* [PROVIDED TEXT]:
--- START ---

After ignoring two days of panicked, desperate text messages, I finally plucked up the courage to pick up the phone. He didn’t answer his cell phone or his work blackberry, so I tried the home phone.
“Hello?” I could hear her wailing in the background hysterically.
“Dad. What’s going on?”
What followed was an hour— at midnight, mind you— of navigating new territory, of witnessing (hearing) a scene every child is haunted by at one point or another. (Who hasn’t cried himself to sleep after hearing his parents get in a really, really bad fight— thrown books and swear words and slaps and sobbing.) Like a bit actor in a terrible rom-com, he had come home on Valentine’s Day and told my mother he wanted a divorce.
“I’m not happy and I haven’t been… What am I supposed to do?”
I still haven’t fully processed the painful conversation that followed. I think I’m subconsciously blocking it from my mind, out of stubbornness or fear or a combination of both.
“You owe it to your 27, 28 years of marriage, to your family, to yourself, to go to therapy. Individually and together. You need to think about this very carefully. It would be a dick move to just say you’re done, that’s it, without even trying. Do you want to be an asshole like that?”
The lucky thing— if this absurd, laughable situation has a silver lining at all— is that my own separation and divorce has schooled me in the language of heartbreak and pain; specifically, of breaking someone’s heart and transforming their life path in one fatal swoop. I knew the words to say, the advice to dole out. I knew the legalese to use, and I knew the emotional turmoil that was uprooting the facade that is marriage.
But I’ve accepted the wreck that is (was) my marriage (it was all my doing anyway)… This might hurt more.
The next afternoon, I prepared for a race— the last in a month-long stretch of travel and racing that’s left me exhausted, but exuberant, and more confidant than ever. And yet, as I went through the routine of a race day— a shakeout jog, coffee, a quick nap, shower, makeup, drive over to the track— I felt scattered and unsettled. I tried to push the otherworldly conversation from the night before out of my mind, banishing it like a disease (get too close, let my mind settle on it for one beat too long, and you’ll get infected), but it popped up unexpectedly. My paychecks go to my parent’s house and my mom duitifully deposits it— a silly interaction that’s become necessary, as I need to establish an address so that my divorce can be decided in Virginia… What if my mom is so upset she ignores the mail for a few months? The one stable part of my life— my parent’s home— was suddenly thrown into chaos and in a time when I selfishly needed something, anything to anchor me…
I had a panic attack right before stepping onto the line to race, my hands shaking and my feet, grown too large, refusing to slip into my spikes. I tied and retied and retied the shoes, smoothing my hair out of my face and wiping sweating palms on my bare legs.

--- END ---

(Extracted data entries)
--- START ---

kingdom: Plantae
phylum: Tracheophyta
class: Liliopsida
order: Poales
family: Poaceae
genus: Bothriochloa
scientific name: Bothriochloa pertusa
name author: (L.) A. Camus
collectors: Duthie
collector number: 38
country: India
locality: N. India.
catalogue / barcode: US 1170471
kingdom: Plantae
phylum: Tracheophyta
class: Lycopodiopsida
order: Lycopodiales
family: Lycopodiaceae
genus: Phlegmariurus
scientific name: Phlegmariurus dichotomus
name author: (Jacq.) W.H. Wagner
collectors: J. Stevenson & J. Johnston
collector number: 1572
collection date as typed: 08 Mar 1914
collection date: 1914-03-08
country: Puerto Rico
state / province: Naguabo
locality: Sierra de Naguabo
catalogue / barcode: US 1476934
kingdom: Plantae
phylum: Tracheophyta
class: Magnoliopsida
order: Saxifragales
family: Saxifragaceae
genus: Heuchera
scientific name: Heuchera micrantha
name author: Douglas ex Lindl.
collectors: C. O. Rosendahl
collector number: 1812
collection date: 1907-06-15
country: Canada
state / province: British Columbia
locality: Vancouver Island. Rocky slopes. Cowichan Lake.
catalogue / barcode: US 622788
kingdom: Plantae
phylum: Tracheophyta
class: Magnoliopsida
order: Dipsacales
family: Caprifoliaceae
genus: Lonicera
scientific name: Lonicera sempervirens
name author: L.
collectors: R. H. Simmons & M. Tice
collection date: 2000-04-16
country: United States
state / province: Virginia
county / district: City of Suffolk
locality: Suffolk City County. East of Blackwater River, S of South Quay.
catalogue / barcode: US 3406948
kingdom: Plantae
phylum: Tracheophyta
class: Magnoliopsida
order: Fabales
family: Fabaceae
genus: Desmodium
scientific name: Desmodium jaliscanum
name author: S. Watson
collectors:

--- END ---

* [ABOUT THIS TASK]: Reproduce the portion of the essay starting at "I still haven’t" and ending at "combination of both.".

* [ANSWER BOX]:
I still haven’t fully processed the painful conversation that followed. I think I’m subconsciously blocking it from my mind, out of stubbornness or fear or a combination of both.